Yesterday I colored my hair to hide the grey. I have a very dear friend who has never hidden herself from her natural color, and as she ages, this beautiful grey grows into her personality. Over our usual Sunday morning breakfast, she asked me why I don’t just let the grey grow out. From her perspective of the world, I know she’s only beauty and a special kind of maturing growing with every strand, but I see a woman who feels totally unready to grow into the natural steps of my grey.
There’s such a contradiction in that, because in other areas of my life, I believe that nature should do exactly what we need it to and so should our bodies. I’m not a fan of botox, nips or tucks but I am a fan of washing away the grey. I never got to explain why, but as I washed it away and turned my hair into a glowing shade of reddish brown, I realized that the grey made me feel unkept, as if I didn’t put enough love and respect into my appearance.
How ironic then, that for the first time, at the age of 41, I also realized that my sabotage has been doing the same thing for most of my life.
In my late teens I had my first taste of spiritual awareness and met my saboteur, through meditation, before I had even finished high school. She was a weak, petrified of everything, ate food as a way of numbing out the pain she didn’t even know she had and didn’t know how to relate to the world around her. It was kind of like being forced to love someone you don’t have a choice to. I’ve never had an abusive step parent or bullying half sibling, but I can imagine it would be very much like.
I may have totally misunderstood how to learn to love the saboteur, but forced love seems to be the in thing with the self help tools of meeting this part of you, that lurks in the shadows.
Force yourself in front of a mirror and say things to your saboteur that you would never say to someone who hate, are afraid of or totally misunderstand. “I love you saboteur.” No I don’t … well, I didn’t for most of my adult life, because I was always trying to love this part of myself, who kept coming up to hurt me just when I felt ready to move to the next level of happiness.

* _DATA FOR THE TASK_
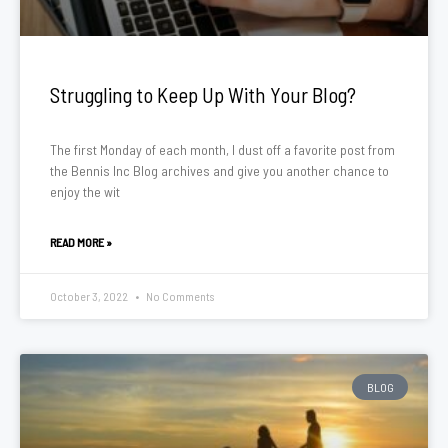
Struggling to Keep Up With Your Blog?
The first Monday of each month, I dust off a favorite post from
the Bennis Inc Blog archives and give you another chance to
enjoy the wit
READ MORE »
October 3, 2022
No Comments
BLOG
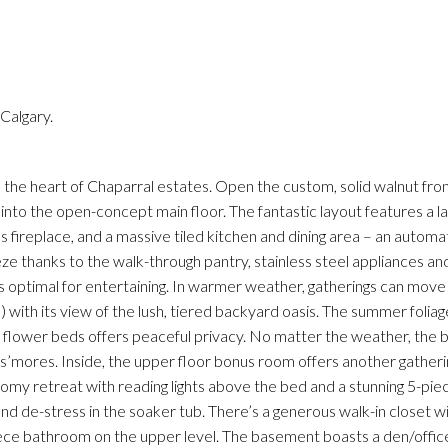
Calgary.
Price
n the heart of Chaparral estates. Open the custom, solid walnut fro
ws into the open-concept main floor. The fantastic layout features a la
fireplace, and a massive tiled kitchen and dining area – an automat
eeze thanks to the walk-through pantry, stainless steel appliances 
t’s optimal for entertaining. In warmer weather, gatherings can move
with its view of the lush, tiered backyard oasis. The summer folia
flower beds offers peaceful privacy. No matter the weather, the bui
e s’mores. Inside, the upper floor bonus room offers another gatheri
oomy retreat with reading lights above the bed and a stunning 5-pie
and de-stress in the soaker tub. There’s a generous walk-in closet wit
ece bathroom on the upper level. The basement boasts a den/offic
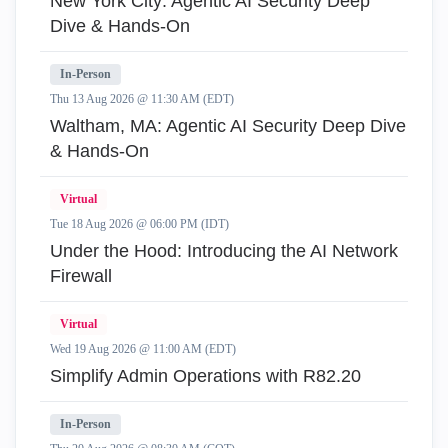
New York City: Agentic AI Security Deep
Dive & Hands-On
In-Person
Thu 13 Aug 2026 @ 11:30 AM (EDT)
Waltham, MA: Agentic AI Security Deep Dive
& Hands-On
Virtual
Tue 18 Aug 2026 @ 06:00 PM (IDT)
Under the Hood: Introducing the AI Network
Firewall
Virtual
Wed 19 Aug 2026 @ 11:00 AM (EDT)
Simplify Admin Operations with R82.20
In-Person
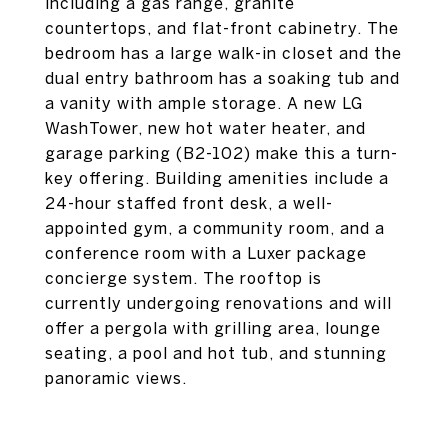
including a gas range, granite
countertops, and flat-front cabinetry. The
bedroom has a large walk-in closet and the
dual entry bathroom has a soaking tub and
a vanity with ample storage. A new LG
WashTower, new hot water heater, and
garage parking (B2-102) make this a turn-
key offering. Building amenities include a
24-hour staffed front desk, a well-
appointed gym, a community room, and a
conference room with a Luxer package
concierge system. The rooftop is
currently undergoing renovations and will
offer a pergola with grilling area, lounge
seating, a pool and hot tub, and stunning
panoramic views.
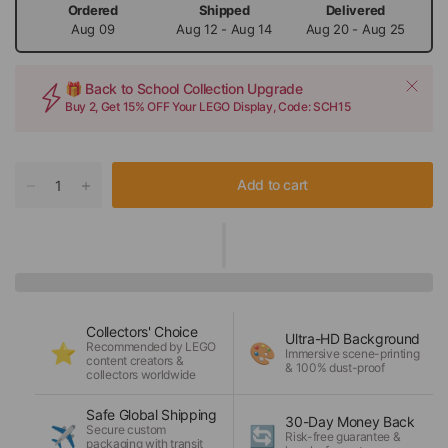
Ordered
Shipped
Delivered
Aug 09
Aug 12 - Aug 14
Aug 20 - Aug 25
🎁 Back to School Collection Upgrade
Buy 2, Get 15% OFF Your LEGO Display, Code: SCH15
Add to cart
Collectors' Choice
Ultra-HD Background
Recommended by LEGO
⭐
🎨
Immersive scene-printing
content creators &
& 100% dust-proof
collectors worldwide
Safe Global Shipping
30-Day Money Back
Secure custom
✈️
🔄
Risk-free guarantee &
packaging with transit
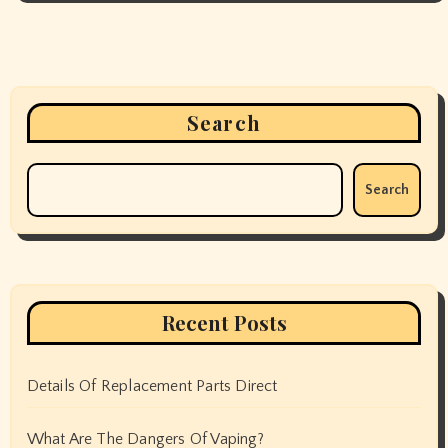
Search
Search
Recent Posts
Details Of Replacement Parts Direct
What Are The Dangers Of Vaping?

* _TASK INSTRUCTIONS_
1 - Return the passage of the hair-coloring essay starting at "Yesterday I colored" and ending at "of my grey.".
2 - In the records, retype the lines starting at the line that contains "including a gas range, granite" and ending at the line that contains "panoramic views.".

* _NUMBERED RESPONSES_
1 -
Yesterday I colored my hair to hide the grey. I have a very dear friend who has never hidden herself from her natural color, and as she ages, this beautiful grey grows into her personality. Over our usual Sunday morning breakfast, she asked me why I don’t just let the grey grow out. From her perspective of the world, I know she’s only beauty and a special kind of maturing growing with every strand, but I see a woman who feels totally unready to grow into the natural steps of my grey.

2 -
including a gas range, granite
countertops, and flat-front cabinetry. The
bedroom has a large walk-in closet and the
dual entry bathroom has a soaking tub and
a vanity with ample storage. A new LG
WashTower, new hot water heater, and
garage parking (B2-102) make this a turn-
key offering. Building amenities include a
24-hour staffed front desk, a well-
appointed gym, a community room, and a
conference room with a Luxer package
concierge system. The rooftop is
currently undergoing renovations and will
offer a pergola with grilling area, lounge
seating, a pool and hot tub, and stunning
panoramic views.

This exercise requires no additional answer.